Ne hanno dette molte altre, sia chiaro. Ripartendo da Bonelli, per lui la premier è “stata folgorata dai salotti internazionali più esclusivi, che vanno ben oltre lo champagne“. A cosa vorrebbe alludere? Andiamo avanti, perché arriva il bello: “Piuttosto – ha detto il verde – dovremmo preoccuparci di un’autocrazia tecnologica come quella di Musk che con le sue piattaforme social e il potere mediatico condiziona le democrazie”. In pratica, secondo Bonelli Musk ha influenzato il voto in America e Trump avrebbe sfruttato il favore. Il che è la solita storia che si ripete quando la sinistra perde un’elezione: o è colpa di un voto non corrispondente alla realtà, oppure è colpa del popolo che non comprende il pericolo a cui va incontro. Di solito è l’unione di entrambe le cose.
Meloni: “Una manovra ispirata al pragmatismo”

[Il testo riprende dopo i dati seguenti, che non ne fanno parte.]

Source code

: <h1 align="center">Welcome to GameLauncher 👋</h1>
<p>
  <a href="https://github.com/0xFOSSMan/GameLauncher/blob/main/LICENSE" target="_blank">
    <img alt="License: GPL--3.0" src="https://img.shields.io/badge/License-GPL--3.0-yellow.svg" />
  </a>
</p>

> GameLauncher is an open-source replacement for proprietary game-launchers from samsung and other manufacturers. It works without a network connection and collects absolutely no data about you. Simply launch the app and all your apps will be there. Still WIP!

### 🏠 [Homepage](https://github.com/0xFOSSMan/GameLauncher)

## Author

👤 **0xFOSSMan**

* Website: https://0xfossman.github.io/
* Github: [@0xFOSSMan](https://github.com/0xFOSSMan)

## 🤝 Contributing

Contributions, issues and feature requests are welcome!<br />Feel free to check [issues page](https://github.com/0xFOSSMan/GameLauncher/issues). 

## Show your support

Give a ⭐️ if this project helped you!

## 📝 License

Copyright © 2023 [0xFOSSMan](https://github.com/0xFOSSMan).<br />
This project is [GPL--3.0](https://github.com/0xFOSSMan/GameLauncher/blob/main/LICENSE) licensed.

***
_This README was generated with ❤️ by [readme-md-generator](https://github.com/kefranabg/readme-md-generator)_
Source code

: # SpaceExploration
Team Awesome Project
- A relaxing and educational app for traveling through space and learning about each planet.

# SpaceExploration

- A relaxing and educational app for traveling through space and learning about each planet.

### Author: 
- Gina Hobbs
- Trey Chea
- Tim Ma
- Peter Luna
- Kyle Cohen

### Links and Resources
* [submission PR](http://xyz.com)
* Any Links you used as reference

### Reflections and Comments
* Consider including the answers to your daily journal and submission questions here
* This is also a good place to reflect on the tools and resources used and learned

E pensare che tutto era partito da una semplice frase, che ha mandato in tilt toalmente il mondo progressista: “Mi dispiace che anche su questo si riesca a fare una polemica inutile e non so cosa intenda Elly Schlein per svilire i diritti sindacali, questo governo li difende molto meglio della sinistra al caviale“. Una frase che segue il già tanto discusso commento del giorno precedente: “Sto male ma non avendo particolari diritti sindacali sono a Budapest per il Consiglio europeo a fare il mio lavoro“. Commento con il quale la sinistra aveva levato prontamente gli scudi: guai a toccare il compagno Landini e i suoi continui e tanto amati scioperi generali. Il prossimo 29 novembre ci sarà il prossimo che immobilizzerà l’Italia, ancora una volta, per protestare contro la manovra finanziaria. Per carità, diritto sacrosanto quello allo sciopero, ma svilito del suo senso più profondo se utilizzato come un mero strumento politico e, ancora peggio, di propaganda. Non è colpa certo di una battuta della Meloni se i continui scioperi vengono visti sotto questa veste dalla maggioranza degli italiani. Anche perché si protesterà contro una manovra che tutela lavoratori, famiglie, imprese per il terzo anno consecutivo. E gli italiani lo sanno bene. “Abbiamo scritto leggi di bilancio ispirate al buonsenso e al pragmatismo, concentrando tutte le risorse a disposizione per sostenere le imprese che assumono e creano posti di lavoro e rafforzare il potere di acquisto delle famiglie. Ciò che non abbiamo fatto e che non intendiamo fare neanche in futuro è fare ciò che abbiamo visto in passato, quando si è preferito adottare provvedimenti più utili a raccogliere consenso nell’immediato che a gettare le basi per una crescita duratura. Misure che oggi gravano come un macigno sui conti pubblici e che ci impediscono di adottare determinate scelte e di finanziarle come avremmo voluto”. Lo spiegato chiaramente Giorgia Meloni e non c’è polemica strumentale che regga.